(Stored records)
↓↓↓

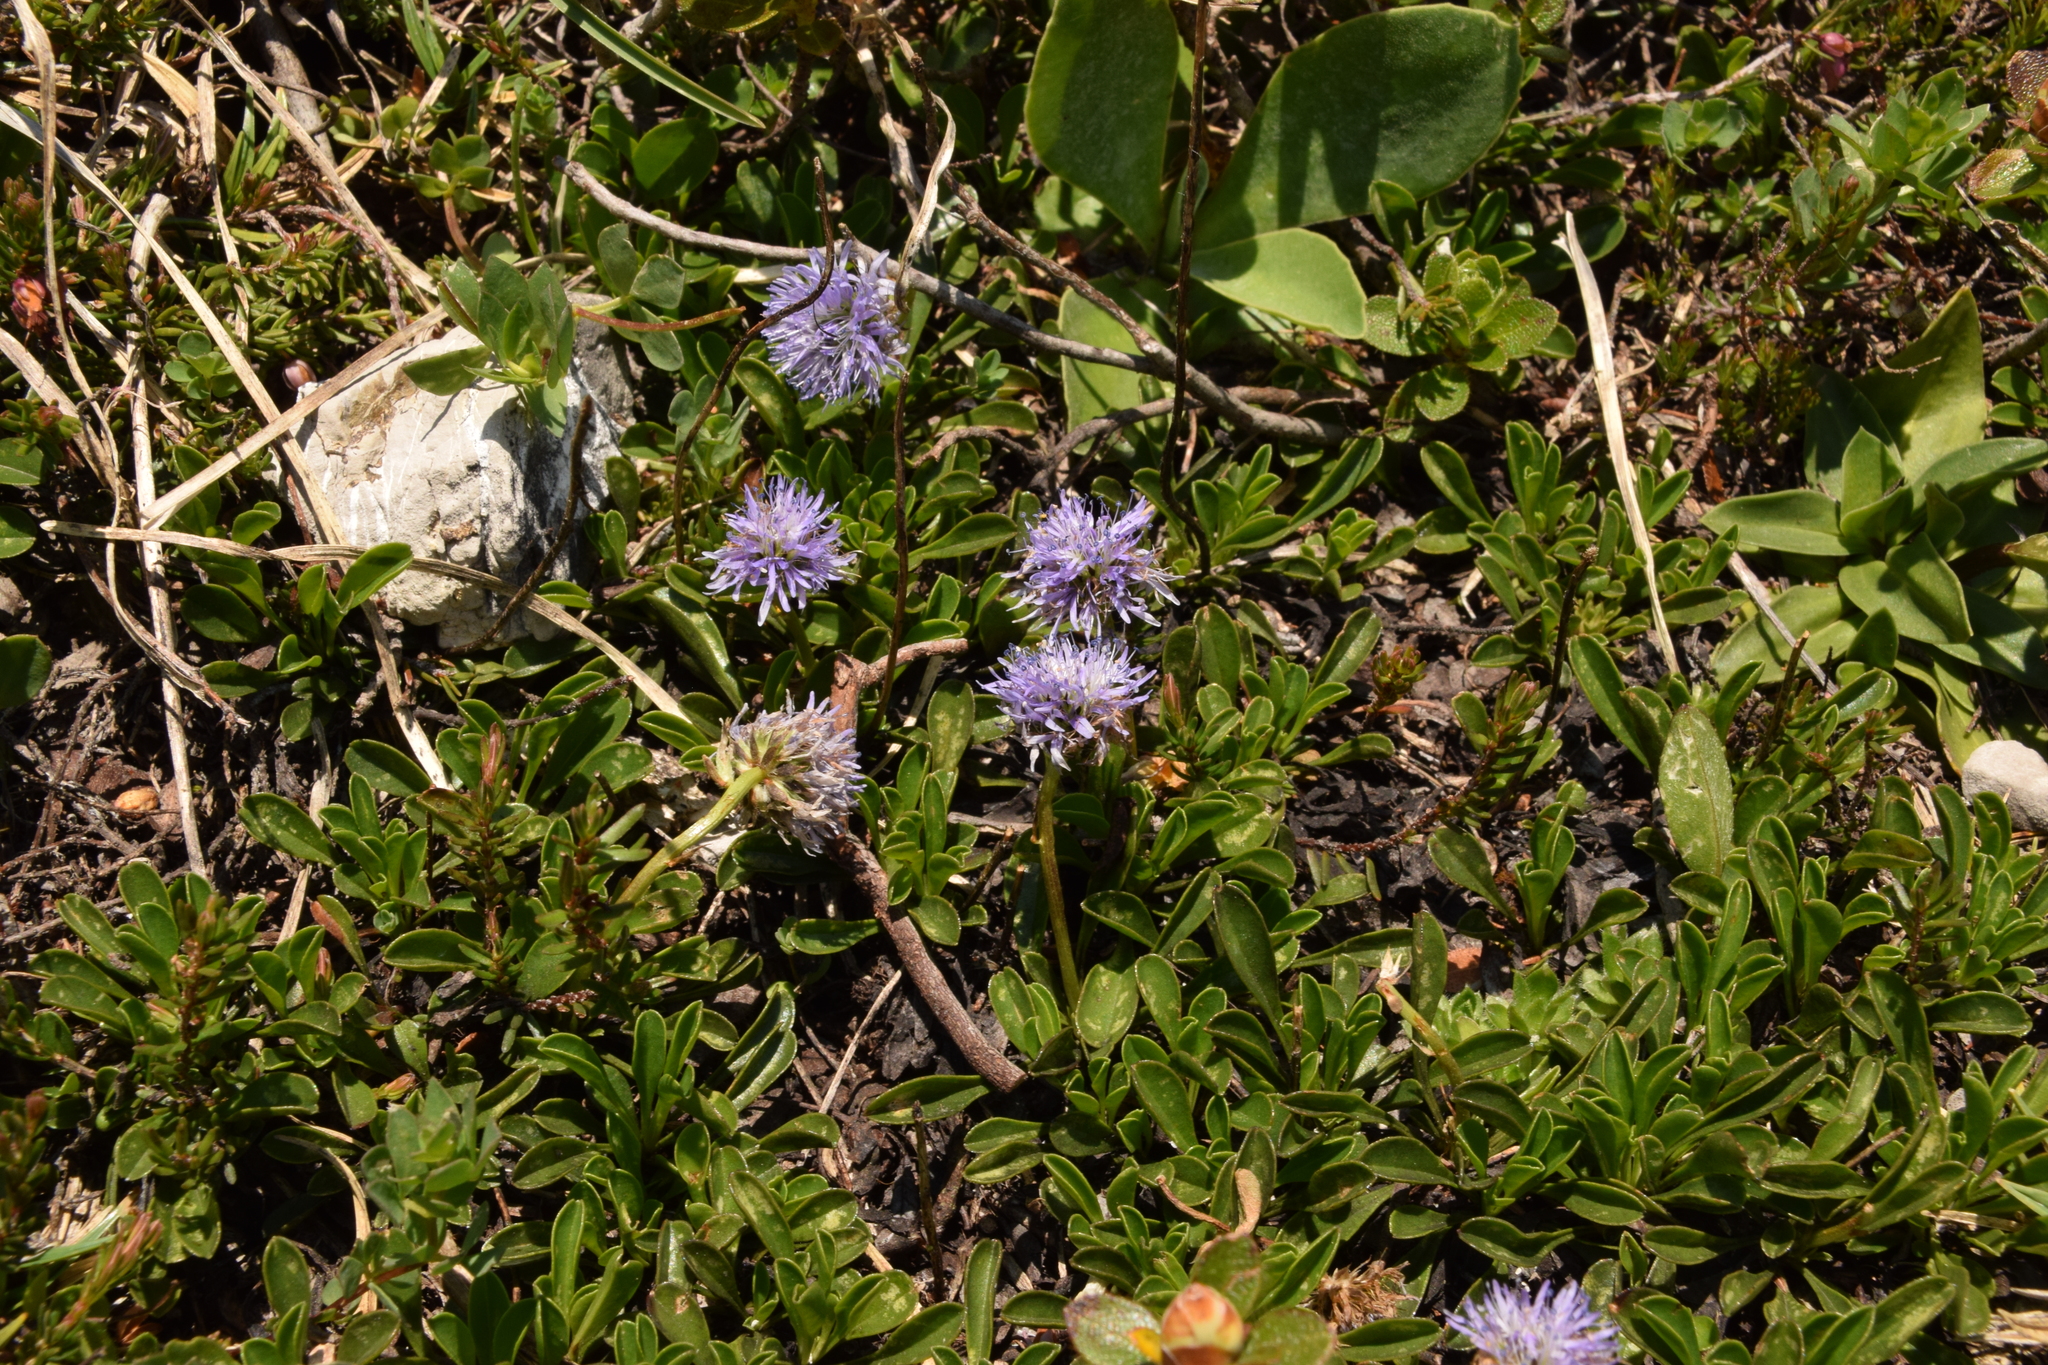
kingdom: Plantae
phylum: Tracheophyta
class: Magnoliopsida
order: Lamiales
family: Plantaginaceae
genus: Globularia
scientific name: Globularia cordifolia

↑↑↑

* Task requirements
Rename "scientific name" to "binomial name" throughout the data, leaving every other part of each line unchanged. Omit the pictures from your answer.

* Final result
kingdom: Plantae
phylum: Tracheophyta
class: Magnoliopsida
order: Lamiales
family: Plantaginaceae
genus: Globularia
binomial name: Globularia cordifolia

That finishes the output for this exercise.